### Getoonde tekst ###

Verkeersongeval met zwaar lichamelijk letsel door roekeloos rijgedrag en wheelie

Op 7 april 2023 heeft de Rechtbank Oost-Brabant uitspraak gedaan in een strafzaak tegen een verdachte die als bestuurder van een motorfiets een verkeersongeval heeft veroorzaakt. De verdachte reed op 14 juni 2021 te Eindhoven met een snelheid van meer dan 100 kilometer per uur door de bebouwde kom en maakte daarbij een zogenaamde 'wheelie'. Dit leidde tot een aanrijding met een overstekende fietser, die hierdoor zwaar lichamelijk letsel opliep, waaronder een fractuur in een nekwervel en een open botbreuk in het linker onderbeen. De rechtbank heeft vastgesteld dat de verdachte zich roekeloos heeft gedragen door de maximumsnelheid fors te overschrijden en niet voldoende aandacht te besteden aan het overige verkeer. De rechtbank heeft de verdachte veroordeeld tot een taakstraf van 180 uren, een voorwaardelijke gevangenisstraf van twee maanden met een proeftijd van twee jaren, en een ontzegging van de rijbevoegdheid van achttien maanden. De rechtbank heeft in haar overwegingen rekening gehouden met de ernst van het letsel van het slachtoffer en de eerdere veroordelingen van de verdachte voor verkeersdelicten. De rechtbank heeft de eis van de officier van justitie, die een gevangenisstraf van 10 maanden had gevorderd, afgewezen en in plaats daarvan een lichtere straf opgelegd, mede vanwege het ernstige letsel dat de verdachte zelf had opgelopen.

### Aangeleverde gegevens ###

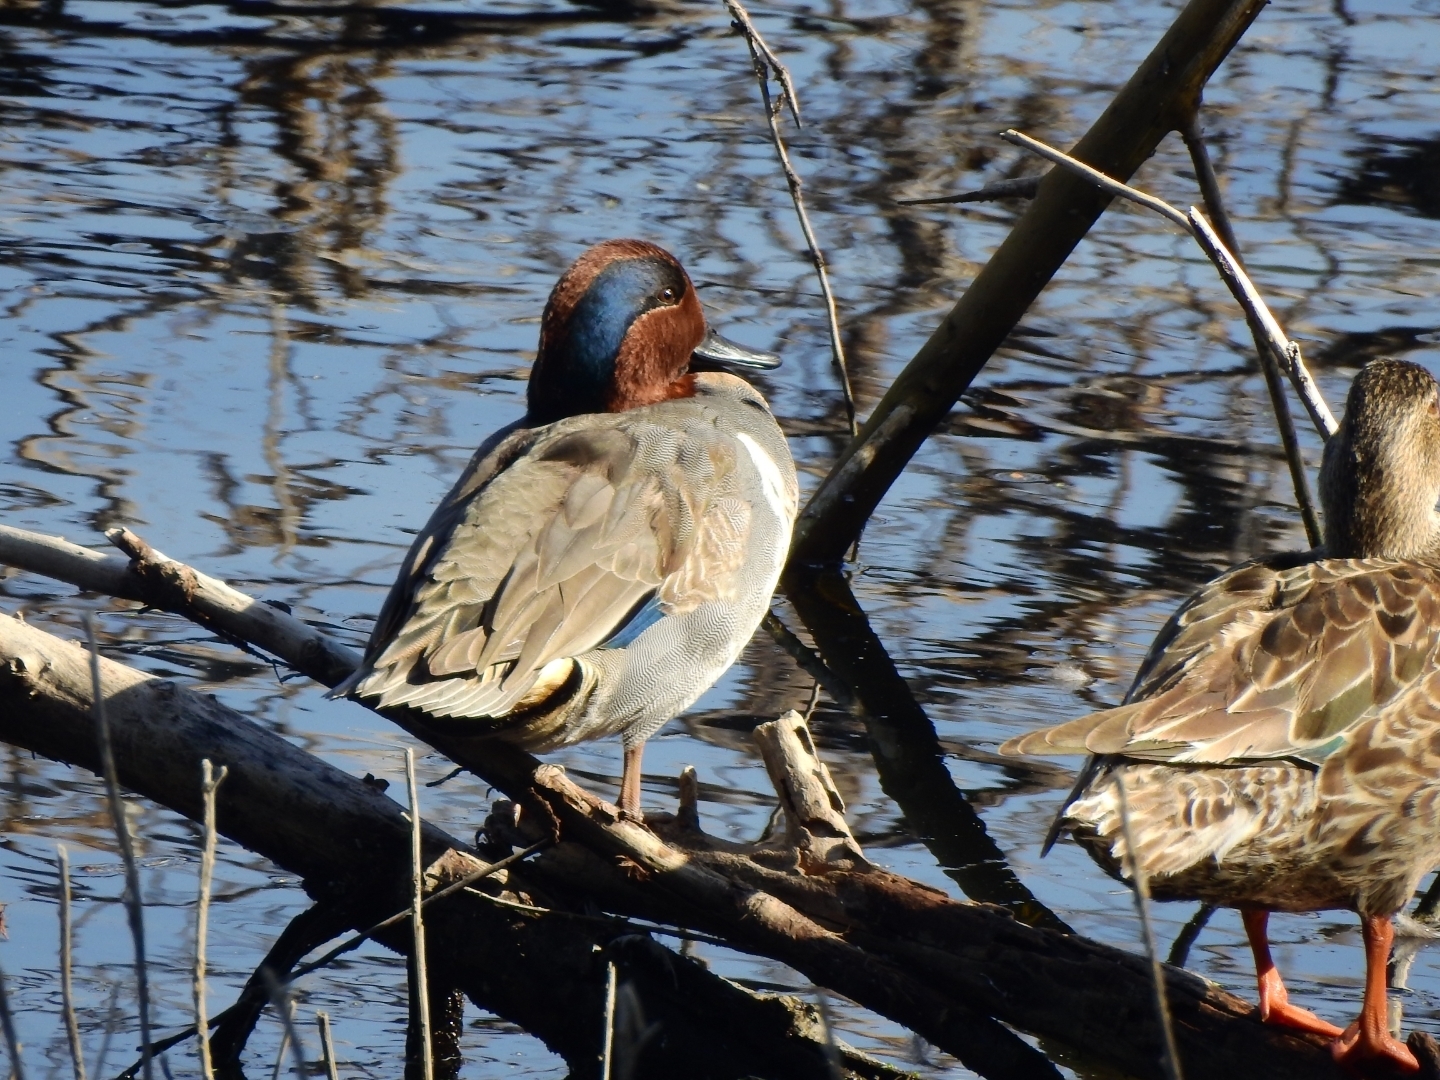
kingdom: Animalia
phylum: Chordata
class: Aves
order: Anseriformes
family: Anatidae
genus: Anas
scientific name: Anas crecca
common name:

###

= Opdracht =
Herhaal de volledige tekst over het motorongeval met de wheelie letterlijk. De items zijn afkomstig uit een andere bron dan de tekst.

= Uitvoer oefening =
Verkeersongeval met zwaar lichamelijk letsel door roekeloos rijgedrag en wheelie

Op 7 april 2023 heeft de Rechtbank Oost-Brabant uitspraak gedaan in een strafzaak tegen een verdachte die als bestuurder van een motorfiets een verkeersongeval heeft veroorzaakt. De verdachte reed op 14 juni 2021 te Eindhoven met een snelheid van meer dan 100 kilometer per uur door de bebouwde kom en maakte daarbij een zogenaamde 'wheelie'. Dit leidde tot een aanrijding met een overstekende fietser, die hierdoor zwaar lichamelijk letsel opliep, waaronder een fractuur in een nekwervel en een open botbreuk in het linker onderbeen. De rechtbank heeft vastgesteld dat de verdachte zich roekeloos heeft gedragen door de maximumsnelheid fors te overschrijden en niet voldoende aandacht te besteden aan het overige verkeer. De rechtbank heeft de verdachte veroordeeld tot een taakstraf van 180 uren, een voorwaardelijke gevangenisstraf van twee maanden met een proeftijd van twee jaren, en een ontzegging van de rijbevoegdheid van achttien maanden. De rechtbank heeft in haar overwegingen rekening gehouden met de ernst van het letsel van het slachtoffer en de eerdere veroordelingen van de verdachte voor verkeersdelicten. De rechtbank heeft de eis van de officier van justitie, die een gevangenisstraf van 10 maanden had gevorderd, afgewezen en in plaats daarvan een lichtere straf opgelegd, mede vanwege het ernstige letsel dat de verdachte zelf had opgelopen.